Moral Ambition by Rutger Bregman

Bregman’s book is a shallow call to self-centred saviourism

The Dutch popular historian recently complained about the BBC removing a line from his Reith Lectures. If only the editors of his books were so stringent. His latest offers examples of individuals who changed the world for the better as inspiration for those who do well-paid but morally compromising jobs to quit and apply their talents to something more beneficial to society. Bregman’s assumption that society’s best-paid are its most gifted reveals his disappointingly conventional vision of success and his book is a shallow call to self-centred saviourism.

Flesh by David Szalay

Szalay’s prize-winning book does not fulfil its considerable potential

Sorry, but Szalay has written better books (All That Man Is) than the one that won him the Booker Prize this year and there were more successful novels (The Rest of Our Lives) on the shortlist. None of this is to say that Flesh is bad or an undeserving Booker winner. It starts brilliantly, moving at an irresistible clip, with a seamless account of István, its young protagonist, being sexually abused by a middle-aged woman in Hungary, serving in the army, later working as a doorman in Soho. It stalls in its second half, as he spirals into ennui among London’s super-rich, and does not fulfil its considerable potential.

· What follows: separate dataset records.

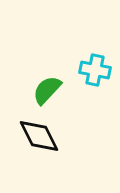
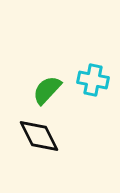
cyan cross: moved 2 px left, 10 px down
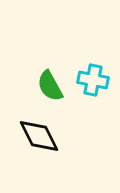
green semicircle: moved 3 px right, 4 px up; rotated 72 degrees counterclockwise
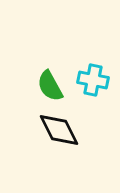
black diamond: moved 20 px right, 6 px up
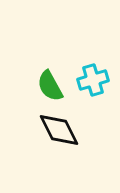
cyan cross: rotated 28 degrees counterclockwise
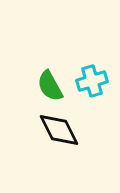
cyan cross: moved 1 px left, 1 px down
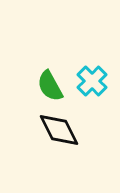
cyan cross: rotated 28 degrees counterclockwise
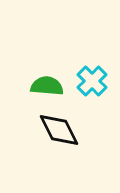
green semicircle: moved 3 px left; rotated 124 degrees clockwise
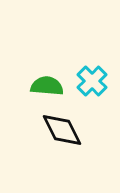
black diamond: moved 3 px right
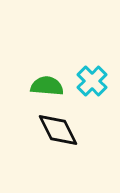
black diamond: moved 4 px left
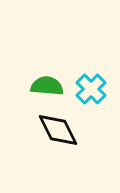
cyan cross: moved 1 px left, 8 px down
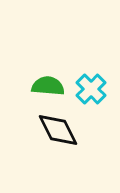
green semicircle: moved 1 px right
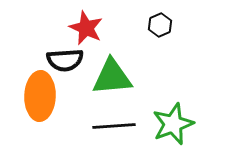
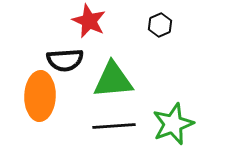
red star: moved 3 px right, 7 px up
green triangle: moved 1 px right, 3 px down
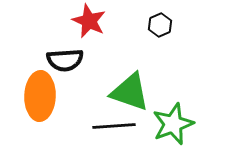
green triangle: moved 17 px right, 12 px down; rotated 24 degrees clockwise
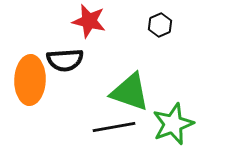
red star: rotated 12 degrees counterclockwise
orange ellipse: moved 10 px left, 16 px up
black line: moved 1 px down; rotated 6 degrees counterclockwise
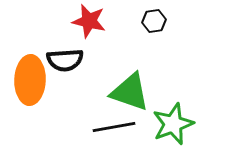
black hexagon: moved 6 px left, 4 px up; rotated 15 degrees clockwise
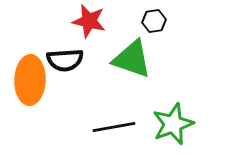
green triangle: moved 2 px right, 33 px up
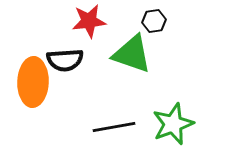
red star: rotated 20 degrees counterclockwise
green triangle: moved 5 px up
orange ellipse: moved 3 px right, 2 px down
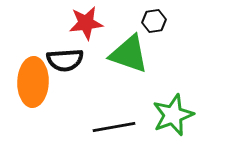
red star: moved 3 px left, 2 px down
green triangle: moved 3 px left
green star: moved 9 px up
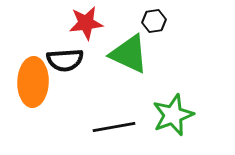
green triangle: rotated 6 degrees clockwise
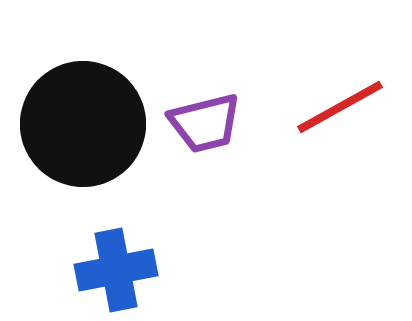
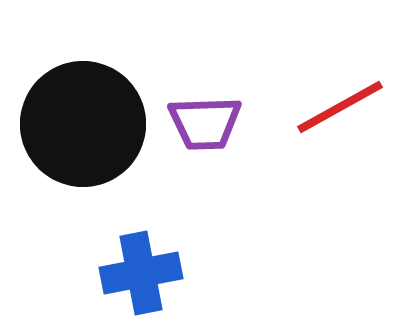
purple trapezoid: rotated 12 degrees clockwise
blue cross: moved 25 px right, 3 px down
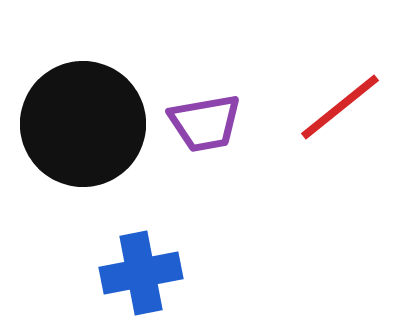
red line: rotated 10 degrees counterclockwise
purple trapezoid: rotated 8 degrees counterclockwise
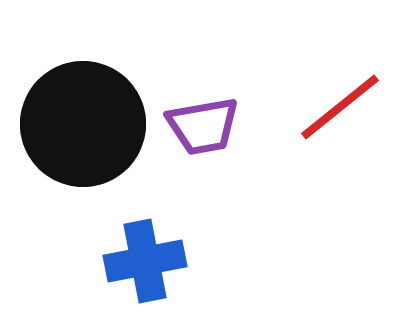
purple trapezoid: moved 2 px left, 3 px down
blue cross: moved 4 px right, 12 px up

The Emperor of Gladness by Ocean Vuong

The novel contained clunky dialogue and bewilderingly wrongheaded images

The worst novel of 2025 raised two questions. How did the author of some of the most striking poetry of the past decade, and a decent first novel, make a spectacular mess of his second? And where were his American editors when he was writing clunky dialogue, bewilderingly wrongheaded images and characters that are sentimental caricatures? Several critics pointed out its flaws but it also had admirers and was trailed by such hype that I decided Vuong’s publishers were either afraid to level with him or simply didn’t care about his book’s glaring weaknesses.